A Newmarket model is struggling to date her boyfriend this Valentine’s Day because of a rare illness that leaves her in fits of rage when she hears somebody eating.
Twenty-year-old Faith Watson of Park Lane, suffers from misophonia, a recently recognised medical condition which leaves sufferers with a hypersensitivity to everyday noises, most commonly other people’s eating and breathing sounds.
“Certain noises make me feel like strangling someone and I have different triggers for certain people making it hard to control,” said Faith.
The sound of the slightest chew can ruin dates with her partner of one year, Dave Scott.
“If Dave and I go to a restaurant there needs to be music on in the background so I don’t have to think about the noises he or other people are making around me,” she said.

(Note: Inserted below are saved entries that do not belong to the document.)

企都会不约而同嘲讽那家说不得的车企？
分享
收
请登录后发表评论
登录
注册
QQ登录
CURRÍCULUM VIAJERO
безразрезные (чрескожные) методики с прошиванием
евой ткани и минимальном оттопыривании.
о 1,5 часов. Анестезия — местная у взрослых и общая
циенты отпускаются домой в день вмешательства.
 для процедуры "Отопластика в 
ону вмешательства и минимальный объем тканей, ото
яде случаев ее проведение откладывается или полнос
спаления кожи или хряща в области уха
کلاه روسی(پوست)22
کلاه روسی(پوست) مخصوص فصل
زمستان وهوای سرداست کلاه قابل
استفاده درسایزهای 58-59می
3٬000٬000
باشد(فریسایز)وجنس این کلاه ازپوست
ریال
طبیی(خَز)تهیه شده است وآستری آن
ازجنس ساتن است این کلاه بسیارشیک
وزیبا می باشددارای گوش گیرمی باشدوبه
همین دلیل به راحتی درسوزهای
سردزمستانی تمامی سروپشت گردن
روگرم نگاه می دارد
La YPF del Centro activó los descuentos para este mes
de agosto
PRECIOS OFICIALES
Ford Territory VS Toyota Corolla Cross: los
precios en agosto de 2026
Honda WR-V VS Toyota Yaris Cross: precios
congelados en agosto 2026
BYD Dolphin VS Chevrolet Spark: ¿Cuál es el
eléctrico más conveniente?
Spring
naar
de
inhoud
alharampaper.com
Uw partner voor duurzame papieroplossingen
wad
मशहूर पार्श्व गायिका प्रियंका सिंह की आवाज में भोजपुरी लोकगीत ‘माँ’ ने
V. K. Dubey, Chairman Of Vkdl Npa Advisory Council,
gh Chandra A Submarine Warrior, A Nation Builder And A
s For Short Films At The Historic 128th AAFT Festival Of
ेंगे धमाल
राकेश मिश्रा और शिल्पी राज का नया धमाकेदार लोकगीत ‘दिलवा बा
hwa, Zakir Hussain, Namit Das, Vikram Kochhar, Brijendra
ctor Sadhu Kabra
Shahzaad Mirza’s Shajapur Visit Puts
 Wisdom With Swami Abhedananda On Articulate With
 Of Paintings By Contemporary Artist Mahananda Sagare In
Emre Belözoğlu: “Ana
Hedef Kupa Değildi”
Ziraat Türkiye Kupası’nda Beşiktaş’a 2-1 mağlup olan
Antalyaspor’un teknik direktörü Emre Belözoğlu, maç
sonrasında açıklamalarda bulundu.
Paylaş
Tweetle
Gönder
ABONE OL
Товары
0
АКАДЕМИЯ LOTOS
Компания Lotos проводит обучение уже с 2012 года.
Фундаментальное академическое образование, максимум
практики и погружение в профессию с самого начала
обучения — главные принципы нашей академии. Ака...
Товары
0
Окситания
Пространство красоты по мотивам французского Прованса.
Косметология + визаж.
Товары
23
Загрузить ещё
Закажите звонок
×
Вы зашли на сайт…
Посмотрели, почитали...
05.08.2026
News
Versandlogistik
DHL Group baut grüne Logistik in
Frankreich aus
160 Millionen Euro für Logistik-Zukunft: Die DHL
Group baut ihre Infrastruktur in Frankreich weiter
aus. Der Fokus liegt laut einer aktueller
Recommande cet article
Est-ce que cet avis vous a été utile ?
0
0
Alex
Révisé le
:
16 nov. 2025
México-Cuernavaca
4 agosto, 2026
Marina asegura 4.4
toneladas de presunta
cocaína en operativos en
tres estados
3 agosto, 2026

The neurological condition means that many of its sufferers are limited to where they are able to go and, for Faith and Dave, tomorrow’s Valentine’s Day will probably mean staying in.
“It’s such a difficult and misunderstood illness for people to understand,” said Faith, a former Soham Village College pupil who was later forced to drop out of education after suffering years of torment from classroom noises.
“The class was so quiet that I picked up on every little sound, the tapping of a pen or someone chewing gum would drive me crazy. I would leave college crying every day, I had no choice but to quit,” said Faith.
She was finally diagnosed at 18 after suffering years of depression and anxiety made worse by the unexpected death of her mother, Helen, aged just 52. Now with professional help Faith has gained the confidence to fulfil her mum’s wish and her own dreams to become a model.